Page excerpt:
Friday, March 24, 2006

Preliminary Report from the Pacific APA

Well, it's Friday morning here in Portland, Oregon, where this year's Pacific Division meeting of the American Philosophical Association is being held.

On Thursday morning, I went to an interesting session on the philosophy of time. The first paper, by well-known B-theorist Nathan Oaklander, was entitled "Is the Future Open?" As one would expect for a B-theorist, Oaklander's answer is 'no' (B-theorists think that temporal becoming is merely apparent, not real - hence what we think of as the 'future' is always already there.). But I found a couple things interesting about his paper. First, he distinguished between three different senses in which the future might be thought of as 'open' - "openness of time" (i.e., do future events really exist?), "openness of freedom" (i.e., are there future contingents?), and "openness of truth" (i.e., can the truth values of propositions about the future change?). This parallels the threefold distinction that my coauthors and I draw in this forthcoming paper, section 1. Unfortunately, he seemed to think that all three types of openness either stand or fall together, which is incorrect.

Second, Oaklander's target in this paper was the 'growning universe' model as represented by C.D. Broad (in one of his stages) and Michael Tooley. After presenting some general criticisms of that position - which affirms that past and present events exist, but future events do not - he turned to consider whether meeting the challenge of logical fatalism requires an open future. He says, no, of course, but the interesting thing was that his answer appealed to the 'Ockhamist' tense logical view that the present truth of a proposition about a future time depends solely on what actually happens at that time, and not on anything that obtains now. (For an explanation of 'Ockhamist' tense logic and its 'Peircean' rival, see here.)

What to do:
1. According to the conference report, Oaklander distinguished three senses in which the future might be "open." List them.
2. Edit the listing from the line containing "family: Cyperaceae" through the line containing "locality: Near Copan, Washington County.", changing "collector number" to "collector no." and leaving everything else as it is. Return only those lines.
The conference report and the listing that follows it have no connection to each other.

Data in this exercise:
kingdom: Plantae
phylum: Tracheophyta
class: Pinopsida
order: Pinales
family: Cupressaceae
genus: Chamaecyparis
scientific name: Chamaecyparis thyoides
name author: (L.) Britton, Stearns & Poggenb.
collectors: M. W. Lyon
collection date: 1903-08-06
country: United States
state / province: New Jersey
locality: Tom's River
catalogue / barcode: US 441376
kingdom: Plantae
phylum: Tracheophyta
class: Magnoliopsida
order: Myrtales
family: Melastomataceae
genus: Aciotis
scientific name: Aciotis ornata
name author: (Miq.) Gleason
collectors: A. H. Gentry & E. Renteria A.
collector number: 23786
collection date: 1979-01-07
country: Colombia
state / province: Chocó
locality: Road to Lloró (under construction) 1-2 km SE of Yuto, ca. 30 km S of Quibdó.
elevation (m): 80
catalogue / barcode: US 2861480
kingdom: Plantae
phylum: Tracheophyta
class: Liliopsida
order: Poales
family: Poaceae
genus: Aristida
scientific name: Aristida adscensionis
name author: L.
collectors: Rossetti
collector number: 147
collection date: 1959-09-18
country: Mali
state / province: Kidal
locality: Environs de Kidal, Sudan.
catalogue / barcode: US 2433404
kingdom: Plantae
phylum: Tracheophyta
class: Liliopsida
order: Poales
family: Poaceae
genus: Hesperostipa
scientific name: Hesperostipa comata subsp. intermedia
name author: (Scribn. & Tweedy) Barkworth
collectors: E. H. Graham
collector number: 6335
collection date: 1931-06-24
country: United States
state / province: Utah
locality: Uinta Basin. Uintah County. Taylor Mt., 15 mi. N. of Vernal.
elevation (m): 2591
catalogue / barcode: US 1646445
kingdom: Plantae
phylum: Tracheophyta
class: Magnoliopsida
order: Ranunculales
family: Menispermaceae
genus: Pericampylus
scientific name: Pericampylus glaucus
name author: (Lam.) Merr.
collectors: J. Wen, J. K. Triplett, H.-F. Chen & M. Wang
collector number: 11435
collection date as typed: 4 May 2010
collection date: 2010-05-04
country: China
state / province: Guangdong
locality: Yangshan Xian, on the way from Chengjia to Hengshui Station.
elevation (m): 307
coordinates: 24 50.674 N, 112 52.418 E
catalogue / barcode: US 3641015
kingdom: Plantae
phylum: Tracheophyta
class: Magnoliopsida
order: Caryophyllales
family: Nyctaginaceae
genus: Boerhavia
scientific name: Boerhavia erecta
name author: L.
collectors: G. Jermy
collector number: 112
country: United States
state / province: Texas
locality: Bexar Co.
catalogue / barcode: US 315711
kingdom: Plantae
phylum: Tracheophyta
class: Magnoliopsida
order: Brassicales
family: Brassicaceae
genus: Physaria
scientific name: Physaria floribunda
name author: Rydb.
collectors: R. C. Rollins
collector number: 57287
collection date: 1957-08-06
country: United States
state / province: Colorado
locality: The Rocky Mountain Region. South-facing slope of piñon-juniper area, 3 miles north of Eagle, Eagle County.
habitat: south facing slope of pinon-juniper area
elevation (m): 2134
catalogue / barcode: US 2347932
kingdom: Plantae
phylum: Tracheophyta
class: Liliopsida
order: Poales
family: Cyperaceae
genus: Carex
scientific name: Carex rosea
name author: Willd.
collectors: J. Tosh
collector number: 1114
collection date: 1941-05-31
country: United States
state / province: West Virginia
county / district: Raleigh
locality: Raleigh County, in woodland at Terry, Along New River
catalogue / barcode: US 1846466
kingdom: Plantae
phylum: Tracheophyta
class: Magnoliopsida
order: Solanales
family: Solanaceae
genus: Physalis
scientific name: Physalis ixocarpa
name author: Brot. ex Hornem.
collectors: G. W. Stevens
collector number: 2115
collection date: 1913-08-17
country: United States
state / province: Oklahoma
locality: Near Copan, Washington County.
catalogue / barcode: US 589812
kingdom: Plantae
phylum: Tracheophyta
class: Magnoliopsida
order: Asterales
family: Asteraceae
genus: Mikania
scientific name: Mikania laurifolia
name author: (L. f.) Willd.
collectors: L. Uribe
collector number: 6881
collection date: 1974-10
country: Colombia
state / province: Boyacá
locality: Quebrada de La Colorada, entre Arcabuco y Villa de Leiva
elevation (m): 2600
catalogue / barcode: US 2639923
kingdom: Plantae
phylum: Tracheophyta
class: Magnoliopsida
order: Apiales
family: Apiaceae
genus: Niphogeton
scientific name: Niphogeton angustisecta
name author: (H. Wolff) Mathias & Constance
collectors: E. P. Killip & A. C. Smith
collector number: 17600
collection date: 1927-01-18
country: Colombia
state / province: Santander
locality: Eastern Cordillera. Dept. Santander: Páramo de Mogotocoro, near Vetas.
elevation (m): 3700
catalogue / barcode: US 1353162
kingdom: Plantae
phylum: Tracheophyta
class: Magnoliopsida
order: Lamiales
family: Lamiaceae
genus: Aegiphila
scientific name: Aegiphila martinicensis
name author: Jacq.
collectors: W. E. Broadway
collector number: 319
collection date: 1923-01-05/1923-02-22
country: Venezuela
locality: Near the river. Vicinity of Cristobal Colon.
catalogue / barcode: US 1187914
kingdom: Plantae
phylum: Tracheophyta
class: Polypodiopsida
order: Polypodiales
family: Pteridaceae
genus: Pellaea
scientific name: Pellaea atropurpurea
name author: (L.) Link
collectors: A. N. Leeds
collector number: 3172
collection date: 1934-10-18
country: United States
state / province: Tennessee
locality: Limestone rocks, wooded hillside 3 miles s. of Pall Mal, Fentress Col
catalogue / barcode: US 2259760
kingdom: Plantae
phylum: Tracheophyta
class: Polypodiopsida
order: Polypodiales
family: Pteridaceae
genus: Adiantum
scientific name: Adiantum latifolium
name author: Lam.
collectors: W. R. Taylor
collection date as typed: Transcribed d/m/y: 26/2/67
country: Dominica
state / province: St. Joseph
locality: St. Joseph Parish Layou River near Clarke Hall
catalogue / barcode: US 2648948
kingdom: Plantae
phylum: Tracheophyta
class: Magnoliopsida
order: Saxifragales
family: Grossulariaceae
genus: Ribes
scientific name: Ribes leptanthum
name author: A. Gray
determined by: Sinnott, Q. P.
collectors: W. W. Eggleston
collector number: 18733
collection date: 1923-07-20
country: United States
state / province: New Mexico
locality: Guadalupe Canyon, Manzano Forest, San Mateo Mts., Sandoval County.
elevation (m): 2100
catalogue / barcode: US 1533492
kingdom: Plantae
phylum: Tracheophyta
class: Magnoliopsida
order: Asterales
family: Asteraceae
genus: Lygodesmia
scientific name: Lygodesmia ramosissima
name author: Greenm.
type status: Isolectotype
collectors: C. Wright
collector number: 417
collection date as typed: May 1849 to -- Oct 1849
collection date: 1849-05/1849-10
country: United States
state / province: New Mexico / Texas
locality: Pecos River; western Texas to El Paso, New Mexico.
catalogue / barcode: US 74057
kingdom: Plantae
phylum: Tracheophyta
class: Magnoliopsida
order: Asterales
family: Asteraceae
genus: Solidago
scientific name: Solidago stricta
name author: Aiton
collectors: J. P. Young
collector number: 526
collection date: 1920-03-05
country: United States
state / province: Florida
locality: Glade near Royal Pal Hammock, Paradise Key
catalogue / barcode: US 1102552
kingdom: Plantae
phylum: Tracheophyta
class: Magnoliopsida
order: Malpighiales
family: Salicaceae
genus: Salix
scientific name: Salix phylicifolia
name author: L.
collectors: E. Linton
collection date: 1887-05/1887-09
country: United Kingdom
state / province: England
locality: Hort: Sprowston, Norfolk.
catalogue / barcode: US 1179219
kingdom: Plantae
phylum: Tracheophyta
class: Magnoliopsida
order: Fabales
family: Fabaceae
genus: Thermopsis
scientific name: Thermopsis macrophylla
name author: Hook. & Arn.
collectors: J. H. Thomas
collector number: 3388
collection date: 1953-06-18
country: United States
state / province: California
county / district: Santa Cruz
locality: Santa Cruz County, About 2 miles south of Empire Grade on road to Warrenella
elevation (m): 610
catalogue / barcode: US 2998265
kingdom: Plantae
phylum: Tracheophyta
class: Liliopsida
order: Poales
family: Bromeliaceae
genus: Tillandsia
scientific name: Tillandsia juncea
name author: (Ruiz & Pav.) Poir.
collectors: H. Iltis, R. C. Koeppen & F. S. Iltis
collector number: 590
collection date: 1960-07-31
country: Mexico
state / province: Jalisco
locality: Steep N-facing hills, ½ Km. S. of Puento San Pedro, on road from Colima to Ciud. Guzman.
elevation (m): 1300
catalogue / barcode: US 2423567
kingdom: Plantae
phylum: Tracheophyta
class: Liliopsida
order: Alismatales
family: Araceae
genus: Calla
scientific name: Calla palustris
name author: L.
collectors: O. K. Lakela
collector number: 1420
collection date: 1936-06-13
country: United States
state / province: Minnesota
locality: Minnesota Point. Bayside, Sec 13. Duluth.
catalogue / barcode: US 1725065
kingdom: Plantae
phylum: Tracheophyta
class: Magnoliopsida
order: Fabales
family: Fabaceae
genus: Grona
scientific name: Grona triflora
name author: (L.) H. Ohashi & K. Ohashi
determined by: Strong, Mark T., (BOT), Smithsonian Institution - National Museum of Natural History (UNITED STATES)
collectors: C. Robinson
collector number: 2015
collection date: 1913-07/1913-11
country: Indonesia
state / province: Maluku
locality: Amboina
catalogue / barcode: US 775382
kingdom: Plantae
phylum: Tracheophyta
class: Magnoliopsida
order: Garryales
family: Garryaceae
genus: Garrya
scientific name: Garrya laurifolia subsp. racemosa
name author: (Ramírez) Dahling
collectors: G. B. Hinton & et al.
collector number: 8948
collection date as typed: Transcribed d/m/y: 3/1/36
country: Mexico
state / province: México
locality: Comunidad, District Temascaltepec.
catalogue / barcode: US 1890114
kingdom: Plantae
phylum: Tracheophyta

Responses to the tasks:
1.
- Openness of time (whether future events really exist)
- Openness of freedom (whether there are future contingents)
- Openness of truth (whether the truth values of propositions about the future can change)

2.
family: Cyperaceae
genus: Carex
scientific name: Carex rosea
name author: Willd.
collectors: J. Tosh
collector no.: 1114
collection date: 1941-05-31
country: United States
state / province: West Virginia
county / district: Raleigh
locality: Raleigh County, in woodland at Terry, Along New River
catalogue / barcode: US 1846466
kingdom: Plantae
phylum: Tracheophyta
class: Magnoliopsida
order: Solanales
family: Solanaceae
genus: Physalis
scientific name: Physalis ixocarpa
name author: Brot. ex Hornem.
collectors: G. W. Stevens
collector no.: 2115
collection date: 1913-08-17
country: United States
state / province: Oklahoma
locality: Near Copan, Washington County.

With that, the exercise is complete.